Pernahkah kamu melihat gigi seseorang yang terpasang behel? Atau justru kamu saat ini sudah memakainya? Behel gigi atau yang juga disebut sebagai kawat gigi merupakan suatu alat yang dipasang di dalam mulut guna memberikan   susunan gigi yang ideal. Behel gigi bekerja dengan cara memberikan tekanan ke gigi serta menggerakkan gigi ke posisi idealnya secara perlahan. Kawat gigi terdiri atas berbagai macam jenis



Ada kawat gigi metal, kawat gigi keramik, kawat gigi lingual, dan kawal gigi self legating yang kesemuanya termasuk ke dalam kawat gigi permanen. Selain itu ada juga kawat gigi lepasan yang terdiri atas beberapa jenis yaitu retainer dan invisalign. Tujuan dari pemasangan behel sejatinya bukan hanya untuk memperbaiki struktur gigi saja, tetapi juga untuk estetika. Dengan gigi yang rapi, maka secara otomatis penampilan seseorang menjadi jauh lebih percaya diri. 


Efek Samping Menggunakan Behel


Meski dianggap menguntungkan dan membuat gigi menjadi rapi dan tertata, tetapi ternyata memakai behel juga memberikan efek samping. Apa saja itu?


1. Ada Rasa Tidak Nyaman


Apabila menggunakan behel, kamu pasti merasakan ketidaknyamanan pada gigi. Terasa sakit, sedikit longgar, dan juga kurang tenaga dalam hal mengigit pada beberapa hari pertama. Selain itu kamu juga akan merasakan nyeri karena bagian behel menggesek bagian pipi, lidah, ataupun bibir.

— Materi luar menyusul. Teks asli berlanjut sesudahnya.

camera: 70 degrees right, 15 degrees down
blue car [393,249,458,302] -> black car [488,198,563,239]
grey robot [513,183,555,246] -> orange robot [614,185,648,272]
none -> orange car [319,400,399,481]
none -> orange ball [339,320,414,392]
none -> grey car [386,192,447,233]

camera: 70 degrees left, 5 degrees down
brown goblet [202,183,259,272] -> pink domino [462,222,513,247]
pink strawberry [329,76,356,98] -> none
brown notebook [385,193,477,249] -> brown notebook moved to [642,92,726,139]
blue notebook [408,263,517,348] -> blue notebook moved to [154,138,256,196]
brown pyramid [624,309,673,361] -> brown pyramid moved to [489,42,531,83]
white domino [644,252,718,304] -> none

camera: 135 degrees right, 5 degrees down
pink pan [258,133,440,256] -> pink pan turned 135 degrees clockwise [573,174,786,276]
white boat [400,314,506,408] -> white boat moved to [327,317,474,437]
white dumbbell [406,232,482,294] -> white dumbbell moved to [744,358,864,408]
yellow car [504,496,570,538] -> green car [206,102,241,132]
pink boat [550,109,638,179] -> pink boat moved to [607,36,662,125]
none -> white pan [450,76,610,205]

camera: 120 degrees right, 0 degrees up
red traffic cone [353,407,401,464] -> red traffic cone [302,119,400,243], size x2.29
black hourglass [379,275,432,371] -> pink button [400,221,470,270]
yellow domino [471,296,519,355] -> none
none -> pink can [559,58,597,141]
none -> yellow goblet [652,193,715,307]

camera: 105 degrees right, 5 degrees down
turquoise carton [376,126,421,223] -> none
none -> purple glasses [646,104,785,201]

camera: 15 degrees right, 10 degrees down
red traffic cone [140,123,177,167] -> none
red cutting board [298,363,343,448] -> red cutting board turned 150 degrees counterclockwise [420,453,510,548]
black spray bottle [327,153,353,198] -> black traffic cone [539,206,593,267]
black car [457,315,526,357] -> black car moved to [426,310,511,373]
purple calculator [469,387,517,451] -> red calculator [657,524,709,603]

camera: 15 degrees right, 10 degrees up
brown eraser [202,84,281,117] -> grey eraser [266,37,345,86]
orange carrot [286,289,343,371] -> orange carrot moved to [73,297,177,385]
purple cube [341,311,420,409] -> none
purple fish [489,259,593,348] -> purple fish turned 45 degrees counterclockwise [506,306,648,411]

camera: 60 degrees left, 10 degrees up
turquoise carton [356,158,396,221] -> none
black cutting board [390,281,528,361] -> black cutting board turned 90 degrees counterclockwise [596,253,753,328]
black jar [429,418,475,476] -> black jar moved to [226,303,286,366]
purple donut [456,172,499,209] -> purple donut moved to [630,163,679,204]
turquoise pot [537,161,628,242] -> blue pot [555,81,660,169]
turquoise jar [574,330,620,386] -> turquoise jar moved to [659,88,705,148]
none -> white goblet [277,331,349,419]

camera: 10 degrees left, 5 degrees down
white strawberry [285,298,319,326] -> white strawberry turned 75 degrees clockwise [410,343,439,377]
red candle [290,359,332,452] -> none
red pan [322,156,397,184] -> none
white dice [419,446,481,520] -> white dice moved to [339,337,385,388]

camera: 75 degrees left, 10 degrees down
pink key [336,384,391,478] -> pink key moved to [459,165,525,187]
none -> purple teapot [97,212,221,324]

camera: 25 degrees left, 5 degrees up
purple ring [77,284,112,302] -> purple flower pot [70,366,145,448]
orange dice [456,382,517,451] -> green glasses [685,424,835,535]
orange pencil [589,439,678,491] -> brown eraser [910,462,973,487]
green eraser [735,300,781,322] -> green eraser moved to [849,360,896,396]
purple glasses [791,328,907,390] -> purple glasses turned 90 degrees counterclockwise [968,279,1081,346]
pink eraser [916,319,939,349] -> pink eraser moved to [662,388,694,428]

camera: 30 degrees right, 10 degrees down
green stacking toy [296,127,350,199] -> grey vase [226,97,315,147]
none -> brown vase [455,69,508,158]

Selain itu, kamu juga bakal merasakan kesulitan berbicara terutama pada hari-hari pertama.

2. Gigi Susah Dibersihkan


Dan efek samping berikutnya gigi menjadi lebih sulit untuk dibersihkan. Hal ini membuat sisa-sisa makanan lebih banyak menumpuk di sela-sela gigi sehingga jika bertumpuk maka membuat hadirnya masalah pada gigi. Tanpa behel saja kita sudah kesulitan dalam membersihkan gigi, apalagi ada behel terpasang di dalamnya. Sikat gigi tidak bisa menjangkau seluruh area gigi ketika kamu menggunakan behel.


3. Pemendekan Akar Gigi


Ketika seseorang memakai kawat gigi, maka beberapa gigi bakalan bergerak ke arah tekanan kawat. Jika hal ini terus menerus terjadi dalam jangka waktu yang lama, maka beberapa tulang gigi lama akan tergantikan dengan tulang yang baru. Dan terjadi pemendekan Akar Gigi sehingga membuat gigi menjadi mudah goyah.

4. Mengalami Cedera


Apabila terjadi benturan atau pukulan yang menyerang mulut maka bakal menyebabkan mulut tergores bahkan hingga bagian dalam bibir atau pipi. Selain itu bila kawat longgar atau rusak bisa menggores serta mengiritasi gusi, pipi, ataupun bibir. Jika kamu mengalami hal ini, silakan ikuti saran dokter gigi yang berkaitan dengan kebiasaan makan dan juga yang lainnya guna meminimalisir cedera.


5. Menimbulkan Alergi


Penggunaan behel juga dapat menimbulkan alergi. Terutama alergi tehadap logam. Hal ini disebabkan karena behel merupakan sebuah kawat yang mengandung berbagai logam seperti nikel, tembaga, dan kromium. Reaksi alergi tersebut ditandai dengan rasa sakit dan juga telinga tersumbat. Jadi apabila kamu punya alergi terhadap logam, jangan pernah memasang behel pada gigi kamu ya 

Nah, setelah mengetahui beberapa efek samping di atas, apa kamu masih berencana menggunakan behel? Sekali lagi, itu menjadi hak kamu apakah akan memakai kawat gigi ataukah tidak. Karena ada efek positif dan negatifnya masing-masing. Dan yang terpenting, apabila kamu ingin memasangnya pastikan hanya di dokter gigi resmi dan bersertifikat agar hasilnya baik dan tidak terlalu meninggalkan masalah di kemudian hari. Serta yang tak kalah penting, selalu jaga kesehatan mulut dan jangan sampai tidak menggosok gigi ya.